Monday, April 16, 2007

From Mill Towns to High-Tech Cities

Back in February, the's article: Steering Mill Towns Closer To Tech-Boom Riches indicated that the old mill towns in Massachusetts may be affordable housing solutions. The technology boom has benefited the Boston area, but bypassed the historic mill towns of Massachusetts, which are no longer an integral part of today's knowledge economy. But now those old manufacturing centers are being seen as an answer to the problems stemming from Boston's success: congested highways and workers who can no longer afford to live there. Between 1994 and 2005, real median home prices in Boston more than doubled to $429,000, complicating the area's effort to recruit workers and residential development in Boston consumed nearly 90,000 acres of undeveloped land between 1985 and 1998, contributing to road congestion.

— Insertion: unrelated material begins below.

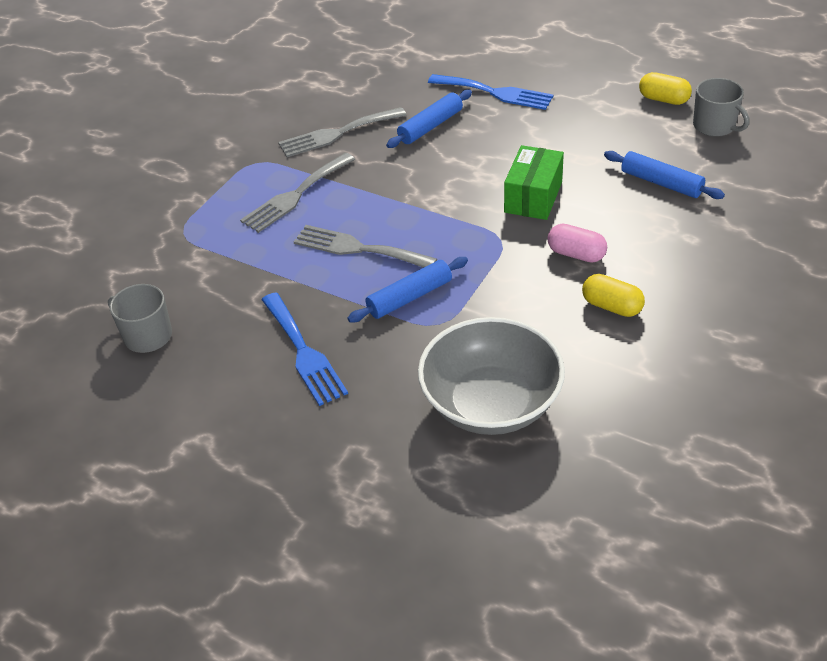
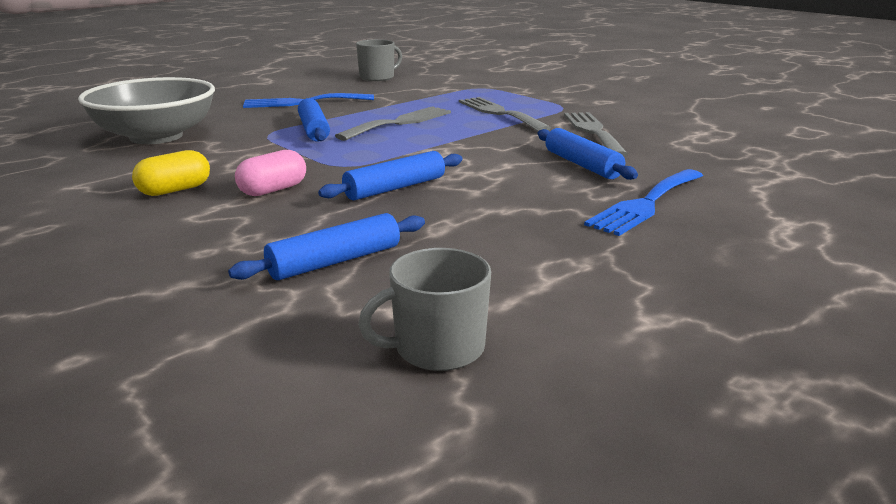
camera: 105 degrees right, 20 degrees down
(533, 197) = (395, 188): green box -> blue rolling pin
(663, 99) = (561, 321): yellow capsule -> none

A report by the Brookings Institution and Boston think tank MassINC, Reconnecting Massachusetts Gateway Cities, suggests that the old mill towns could provide the Boston area's high-tech employers with needed workers, affordable housing and a model for growth that doesn't involve suburban sprawl.

Massachusetts shows how unevenly distributed a high-tech boom can be. According to the Brookings and MassINC report, the Boston area's share of the state's technology companies has grown to 60% from 53% in 1994. The area added 467,000 jobs between 1970 and 2005. Today, it is home to 40% of the state's population and 50% of its private-sector jobs and generates 60% of the state's payroll.

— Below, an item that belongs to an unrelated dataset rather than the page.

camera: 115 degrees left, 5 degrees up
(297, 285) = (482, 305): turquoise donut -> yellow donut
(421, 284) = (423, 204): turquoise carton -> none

During the same period, 11 Massachusetts mill towns or gateway cities -- Brockton, Fall River, Fitchburg, Haverhill, Holyoke, Lawrence, Lowell, New Bedford, Pittsfield, Springfield and Worcester -- lost more than 11,000 jobs. Today they account for 15% of the state's population, 13% of its private jobs and less than 10% of its public payroll.

In addition to the uneven distribution of high-tech jobs, the wealth gap is correspondingly large. The mill towns, which have large numbers of immigrants and minorities, account for 30% of the state's residents living in poverty, according to the report. These trends represent "a serious threat to the overall economic competitiveness of Massachusetts" according to the report.

Brookings and MassINC acknowledge transforming the mill towns into realistic alternatives for high-tech employers will be a challenge. But the report suggests the state needs to try to make the mill towns more economically attractive. Among its recommendations: linking state aid to local governments' cost-control efforts, establishing data systems to track local spending, making city budgets more transparent, and developing public-private partnerships.

Haverhill, Massachusetts, an industrial town 35 miles north of Boston is already trying to capitalize on its location and affordability. The median home price is $266,000, 38% less than in Greater Boston and rezoning has allowed for the redevelopment of shuttered factories into residential loft space, as well as the city's first big-box retail development. The town has good rail and road connections to Greater Boston and is positioning itself to attract biotechnology and pharmaceutical companies. It will be interesting to see if these mill towns will be successful in luring high-tech industries or if they will continue to lose jobs to the Boston area.